> Exercise prompt
Starting at the line that holds "The wall art", transcribe every line to the end of the data exactly; include no other lines.

*** Opening of Information given ***

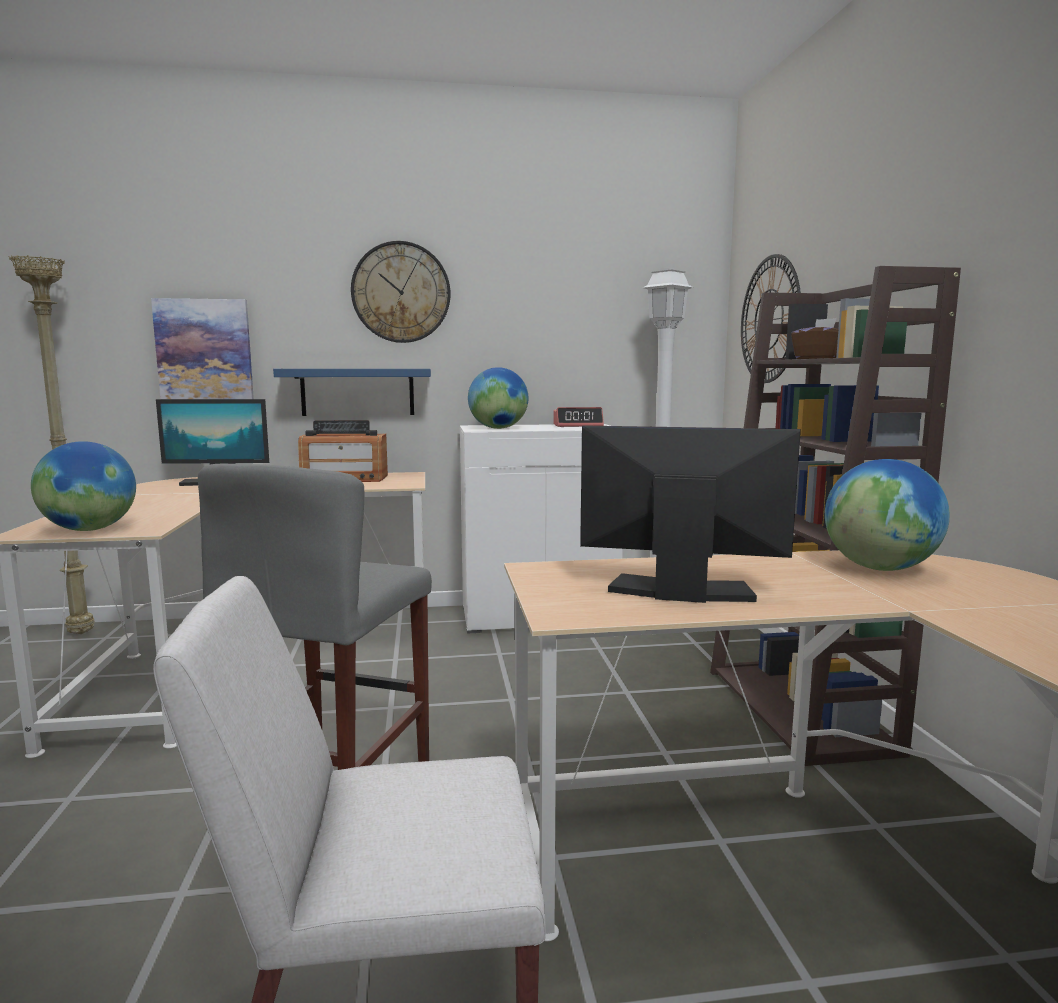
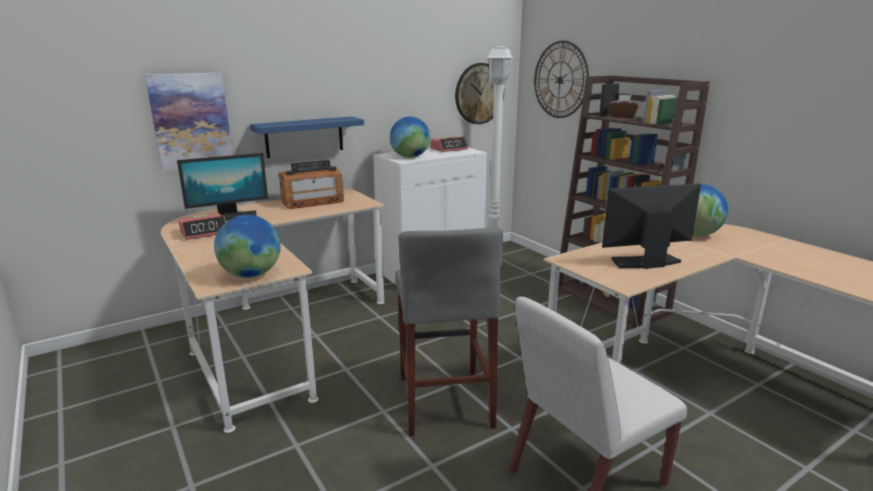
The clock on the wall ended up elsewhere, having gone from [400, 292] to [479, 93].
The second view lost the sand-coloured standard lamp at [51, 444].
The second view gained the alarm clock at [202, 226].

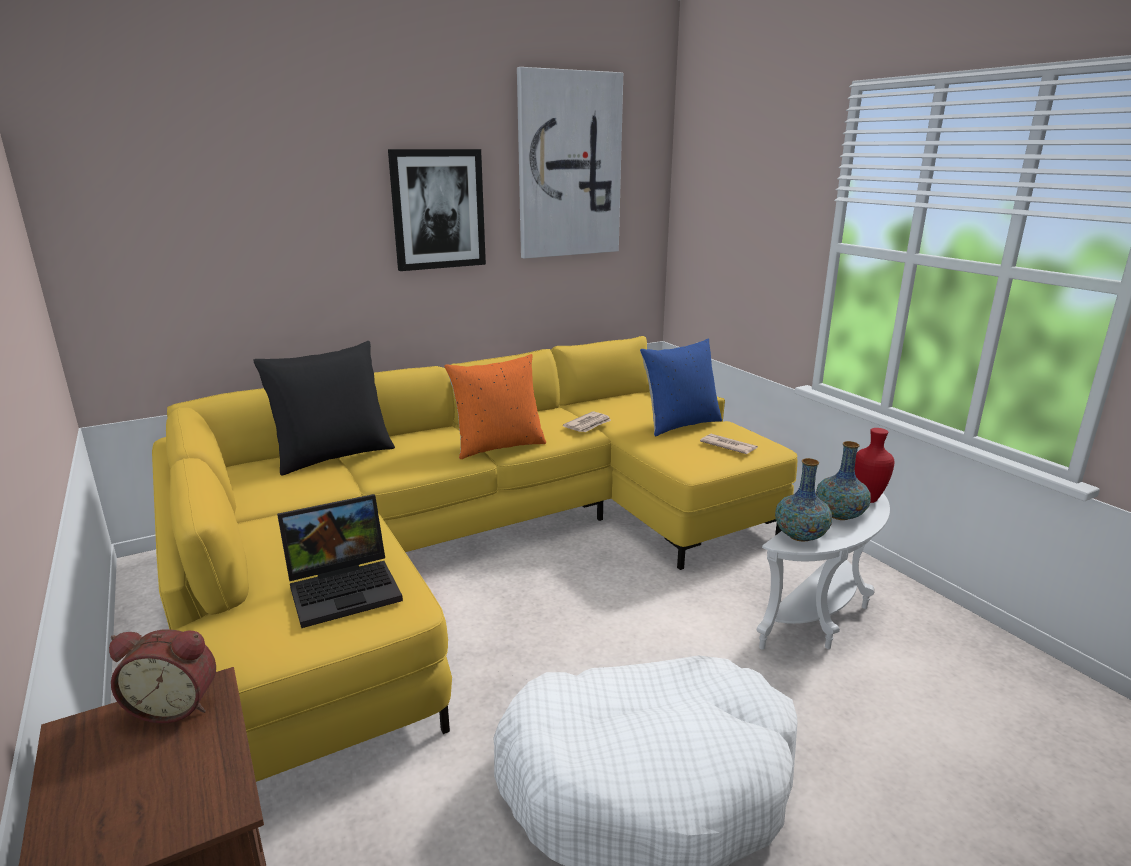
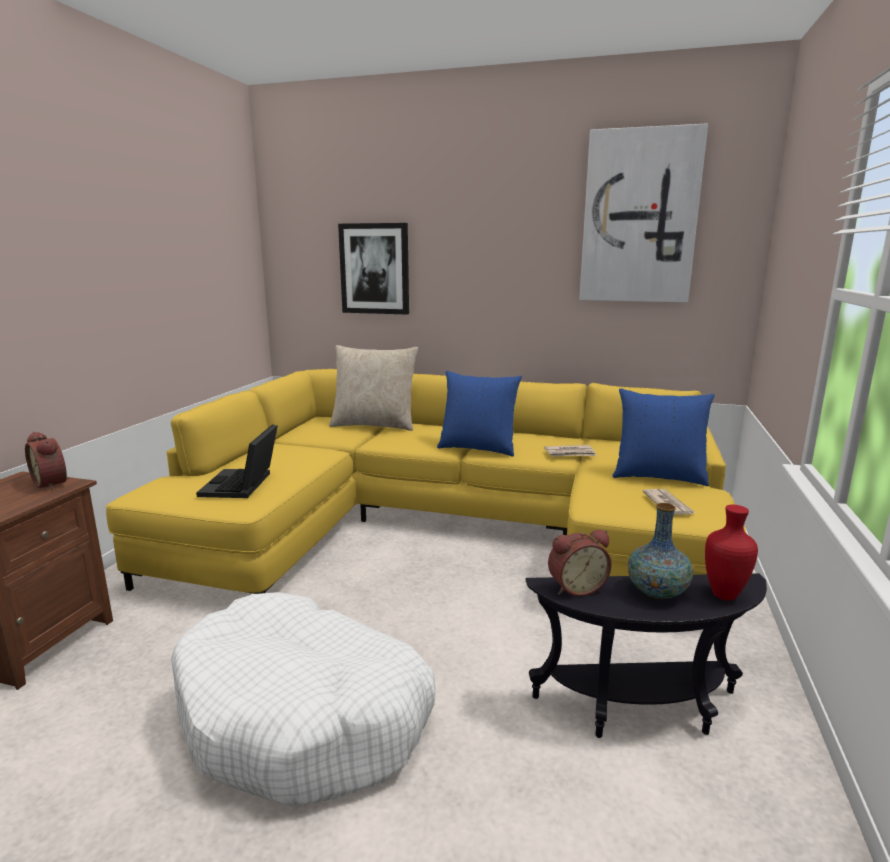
The wall art ended up elsewhere, having gone from [437, 210] to [373, 269].
What was the black cushion at [324, 408] turned into the sand-coloured cushion at [373, 388].
What was the orange-coloured cushion at [495, 406] turned into the bluish cushion at [479, 414].
Where the vase stood at [803, 499], the alarm clock came to stand at [580, 563].
What was the whitish accent table at [823, 571] turned into the black accent table at [646, 655].
The notebook computer at [340, 561] ended up facing another way, 75 degrees clockwise from before.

*** Close of Information given ***

> Written reply
The wall art ended up elsewhere, having gone from [437, 210] to [373, 269].
What was the black cushion at [324, 408] turned into the sand-coloured cushion at [373, 388].
What was the orange-coloured cushion at [495, 406] turned into the bluish cushion at [479, 414].
Where the vase stood at [803, 499], the alarm clock came to stand at [580, 563].
What was the whitish accent table at [823, 571] turned into the black accent table at [646, 655].
The notebook computer at [340, 561] ended up facing another way, 75 degrees clockwise from before.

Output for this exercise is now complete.